A maximum ZT of 0.66 was obtained at 723 K for the Cu₁₂Sb_3.9Sn_0.1S₁₃. The ZT values of the Sb-site-doped tetrahedrites were compared. Bouyrie et al. [12] reported that a ZT of 0.65 at 623 K for Cu₁₂Sb_3.5Te_0.5S₁₃ was generated by the multi-step annealing and spark-plasma sintering (SPS) process. Kwak et al. [17] obtained a ZT of 0.88 at 723 K for Cu₁₂Sb_3.9Bi_0.1S₁₃ prepared by mechanical alloying and hot pressing. Tippireddy et al. [20] achieved a ZT of 0.96 at 673 K for Cu₁₂Sb_3.65Sn_0.35S₁₃ fabricated by the annealing-milling-SPS process.

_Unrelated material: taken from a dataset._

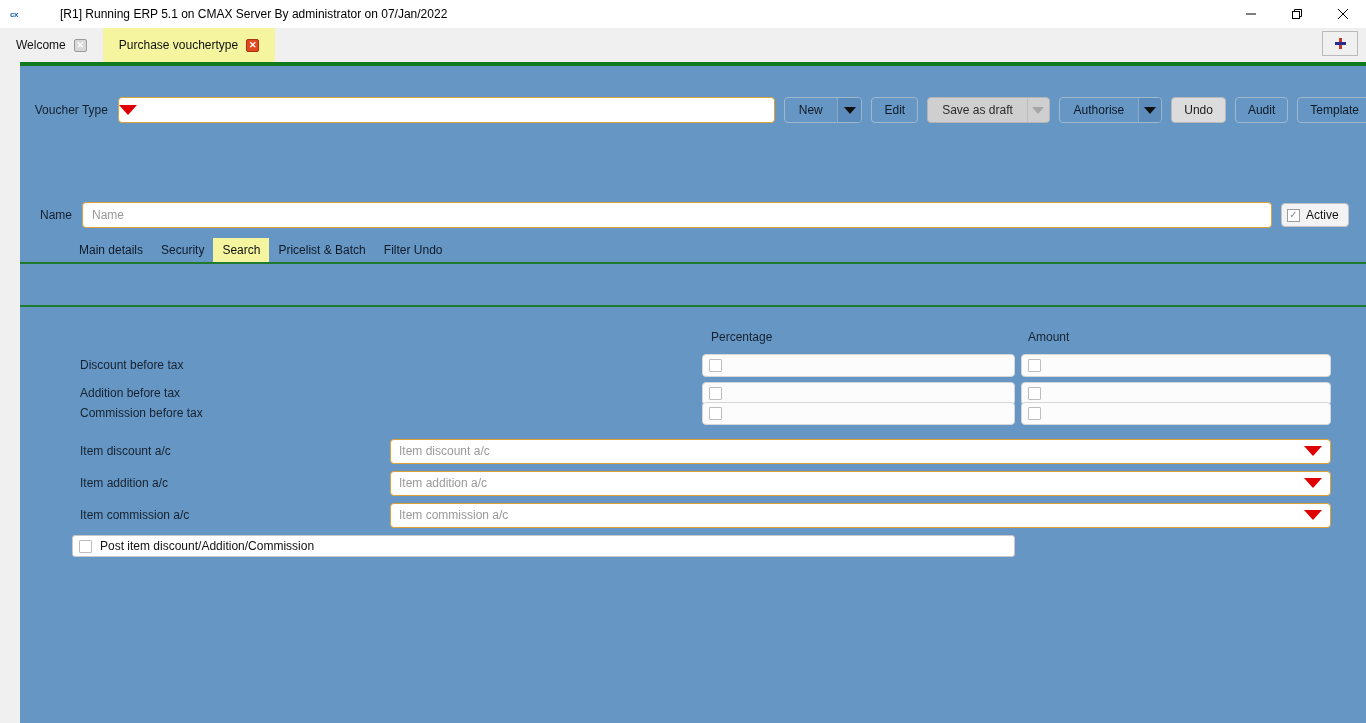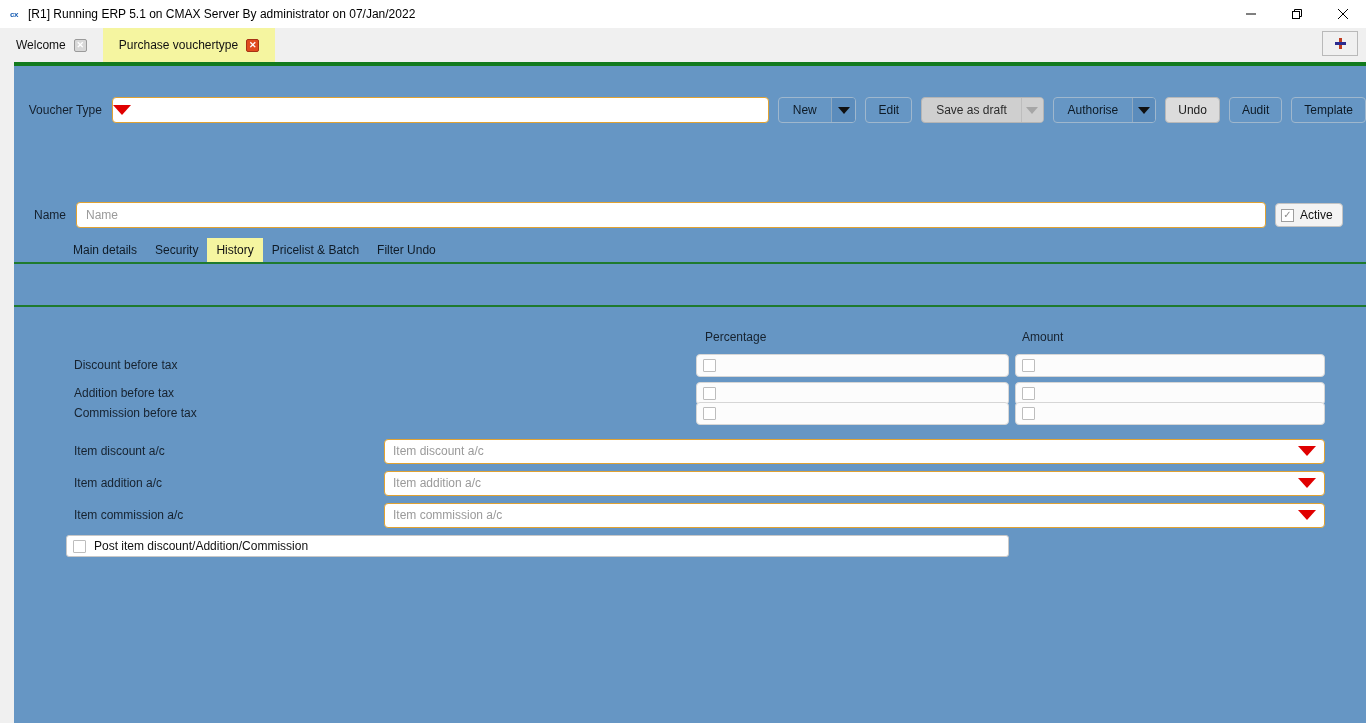"cx" .titlebar { gap: none -> 32px }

In this study, Sn-doped tetrahedrites Cu₁₂Sb_4-ySn_yS₁₃ (0.1 ≤ y ≤ 0.4) were synthesized by mechanical alloying and sintered by hot pressing. A single phase of tetrahedrite was obtained without secondary phases or residual elements without post-annealing treatment. The lattice constant increased as the Sn doping content increased, and Sn was substituted at the Sb site. As the Sn content increased, the carrier concentration decreased due to the charge compensation resulting from the excess supply of electrons. As the Sn content increased, mobility tended to increase when y ≤ 0.3, but decreased rapidly when y = 0.4, which was presumed to be caused by a change in the conduction mechanism, from a degenerate to a non-degenerate state. The electrical conductivity increased as the Sn content decreased, and the temperature dependence was minimal when y = 0.1-0.3. However, the electrical conductivity of the specimen with y = 0.4 increased rapidly as the temperature increased, similar to the behavior of a non-degenerate semiconductor. The Seebeck coefficient increased as the Sn content increased. For y = 0.1-0.3, the Seebeck coefficient increased as the temperature increased, but when y = 0.4, it decreased. This was because the carrier concentration increased rapidly at temperatures above the intrinsic transition temperature. The PF increased as the temperature increased, but it decreased with increasing Sn doping content. The PF was dominated by the influence of electrical conductivity. When the Sn content increased at a constant temperature, both the lattice and electronic thermal conductivities decreased. The Lorenz number decreased as the Sn content increased, changing from a degenerate to a non-degenerate state. The maximum ZT of 0.66 was obtained at 723 K for Cu₁₂Sb_3.9Sn_0.1S₁₃.